- Interactive map of the mountain

Highest point
- Elevation: 1,949 m (6,394 ft)
- Prominence: 314 m (1,030 ft)
- Isolation: 4.5 km (2.8 mi)
- Coordinates: 62°17′33″N 8°57′24″E﻿ / ﻿62.29249°N 8.95674°E

Geography
- Location: Innlandet, Norway
- Parent range: Dovrefjell

= Stortverråtinden =

Mountain in Lesja, Norway

Stortverråtinden is a mountain in Lesja Municipality in Innlandet county, Norway. The 1949 m tall mountain lies within Dovrefjell-Sunndalsfjella National Park, about 20 km north of the village of Lesja.

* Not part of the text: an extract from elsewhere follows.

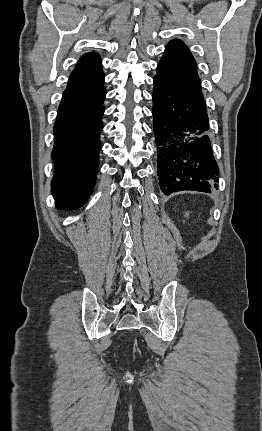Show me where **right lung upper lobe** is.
<instances>
[{"label":"right lung upper lobe","mask_w":262,"mask_h":431,"mask_svg":"<svg viewBox=\"0 0 262 431\" xmlns=\"http://www.w3.org/2000/svg\"><path fill=\"white\" fill-rule=\"evenodd\" d=\"M104 75L97 53H87L80 58L70 75L67 89H93L103 86Z\"/></svg>","instance_id":"1"}]
</instances>
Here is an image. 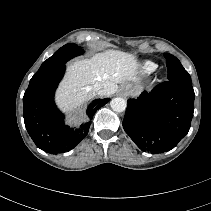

The mountain Vesltverråtinden immediately to the southwest of this mountain. The mountain is surrounded by several other mountains including Sjongshøe which is about 5 km to the southwest, Hatten which is about 9.5 km to the south, Mjogsjøhøe and Mjogsjøoksli which are about 9 km to the southeast, Svånåtindan which lies about 12 km to the east, Drugshøe which lies about 9 km to the northeast, Lågvasstinden which lies about 3 km to the north, and Høgtunga which is about 3.6 km to the west.